The shortfall reached 24.5 billion rand ($2.8 billion) last month compared with 2.7 billion rand in December, the Pretoria-based South African Revenue Service said today in an e-mailed statement. The median estimate of eight economists in a Bloomberg survey was 9.7 billion rand.
“This is putting further strain on the already weak backdrop that South Africa finds itself in,” Michael Keenan, a strategist at Absa Capital, said in a phone interview from Johannesburg. “This is going to erode gross domestic product and reemphasize South Africa’s fragile macroeconomic background.”
South Africa’s deficit in 2012 was more than six times larger than a year before at 117.7 billion rand as slower global growth and mining strikes curbed exports in Africa’s largest economy. That put pressure on the current account, the broadest measure of trade in goods and services, contributing to the rand’s slump to a four-year low.
The rand slumped against the dollar after the data was released, extending its decline today to 1.4 percent to 8.9411 per dollar at 2:16 p.m. in Johannesburg. The yield on the rand debt due in 2021 dropped 3 basis points to 6.38 percent.

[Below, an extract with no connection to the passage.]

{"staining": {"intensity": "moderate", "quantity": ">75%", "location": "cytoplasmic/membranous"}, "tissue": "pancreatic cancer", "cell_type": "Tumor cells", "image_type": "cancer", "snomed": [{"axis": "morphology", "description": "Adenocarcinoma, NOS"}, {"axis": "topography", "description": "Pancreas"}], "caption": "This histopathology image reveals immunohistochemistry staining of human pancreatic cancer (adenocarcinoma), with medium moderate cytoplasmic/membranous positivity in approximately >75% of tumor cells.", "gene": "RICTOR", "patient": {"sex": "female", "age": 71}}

Exports dropped 11 percent to 53 billion rand in January from the previous month, led by a 19 percent slump in precious and semi-precious stones and metals. Shipments of vehicles, aircraft and vessels fell 39 percent, according to the revenue agency.
Purchases of machinery from abroad surged by 5 billion rand, or 35 percent, in January, resulting in total imports climbing 25 percent to 77.8 billion rand. Shipments of original equipment components increased 84 percent.
The current-account gap will average 6.2 percent of gross domestic product in the next three years, higher than a previous estimate of 5.6 percent, the National Treasury said in its Budget Review yesterday. South Africa relies mainly on foreign investment in stocks and bonds to finance the shortfall, inflows that have fluctuated as investors sold riskier, emerging-market assets.
The rand has weakened 5.1 percent against the dollar this year, the third-worst performer of 16 major currencies tracked by Bloomberg after the Japanese yen and British pound.